# Crickets



## fowlmood77 (Jan 13, 2009)

As promised I have something to show for my efforts on trying to replicate a cricket. Not satisfied yet but here are my three that I have done so far. The first is a little blurry, but it is not my favorite anyway. I like the second one the best. Anyone have some suggestions for improvement I am all ears.


----------



## ben2go (Jan 13, 2009)

They look good to me.I bet they'd kill some pan fish and smallies.


----------



## G3_Guy (Jan 13, 2009)

Looks good to me too! Would love to try those in the rivers here in ETN.


----------



## fowlmood77 (Jan 14, 2009)

After looking at the pictures as well as real pictures, I have decided to "lay" the wings down to the body. Off to the vise once again.


----------



## Popeye (Jan 14, 2009)

Them Brown Trouts in Wiscoland would eat them up too.


----------



## fowlmood77 (Jan 14, 2009)

Allright this is it for tonight. I gotta get to bed. LOL


----------



## Captain Ahab (Jan 14, 2009)

they look really awesome

I woudl go crazy making those things and not being able to "test" them right away


----------



## Popeye (Jan 14, 2009)

Just go to your nearest BPS with a fish tank, grab a pre-rigged combo, tie on a cricket (or waht ever bait) and test them there.
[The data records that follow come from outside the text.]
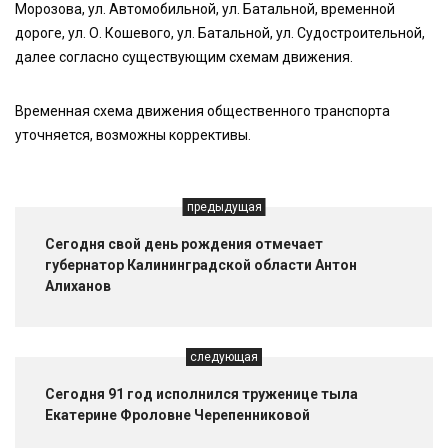
Морозова, ул. Автомобильной, ул. Батальной, временной
дороге, ул. О. Кошевого, ул. Батальной, ул. Судостроительной,
далее согласно существующим схемам движения.
Временная схема движения общественного транспорта
уточняется, возможны коррективы.
предыдущая
Сегодня свой день рождения отмечает
губернатор Калининградской области Антон
Алиханов
следующая
Сегодня 91 год исполнился труженице тыла
Екатерине Фроловне Черепенниковой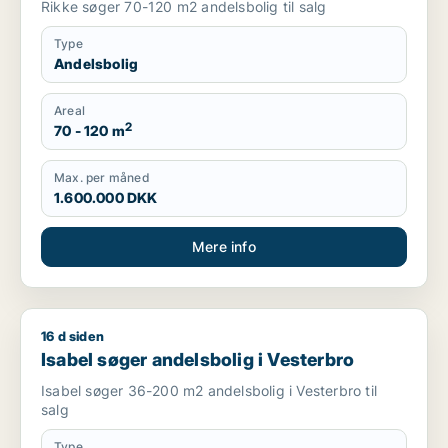
Rikke søger 70-120 m2 andelsbolig til salg
Type
Andelsbolig
Areal
2
70 - 120 m
Max. per måned
1.600.000 DKK
Mere info
16 d siden
Isabel søger andelsbolig i Vesterbro
Isabel søger andelsbolig i Vesterbro
Isabel søger 36-200 m2 andelsbolig i Vesterbro til
salg
Type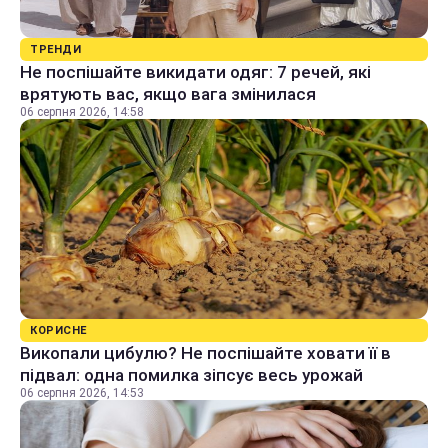
ТРЕНДИ
Не поспішайте викидати одяг: 7 речей, які
врятують вас, якщо вага змінилася
06 серпня 2026, 14:58
КОРИСНЕ
Викопали цибулю? Не поспішайте ховати її в
підвал: одна помилка зіпсує весь урожай
06 серпня 2026, 14:53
You should get about 5 minutes worth of fishing before Jake and Bruno, the security guys, show up.


----------



## BassNBob (Jan 14, 2009)

Nice detail, awesome.


----------



## Nickk (Jan 14, 2009)

great pic Andy! Nice touch with the shirt.


Good looking crickets Fowlmood.

Check out these reallistic flies, they're unbelievable-or actually hard to believe they're not real actually.

https://www.grahamowengallery.com/fishing/more-fly-tying.html


----------



## FishinsMyLife (Jan 14, 2009)

Nickk"Check out these reallistic flies said:


> https://www.grahamowengallery.com/fishing/more-fly-tying.html[/url]


 I guarantee you'll catch more fish per fly with Fowlmood's flies. One fish (or tree behind you) and that fly is screwed

Good looking flies!


----------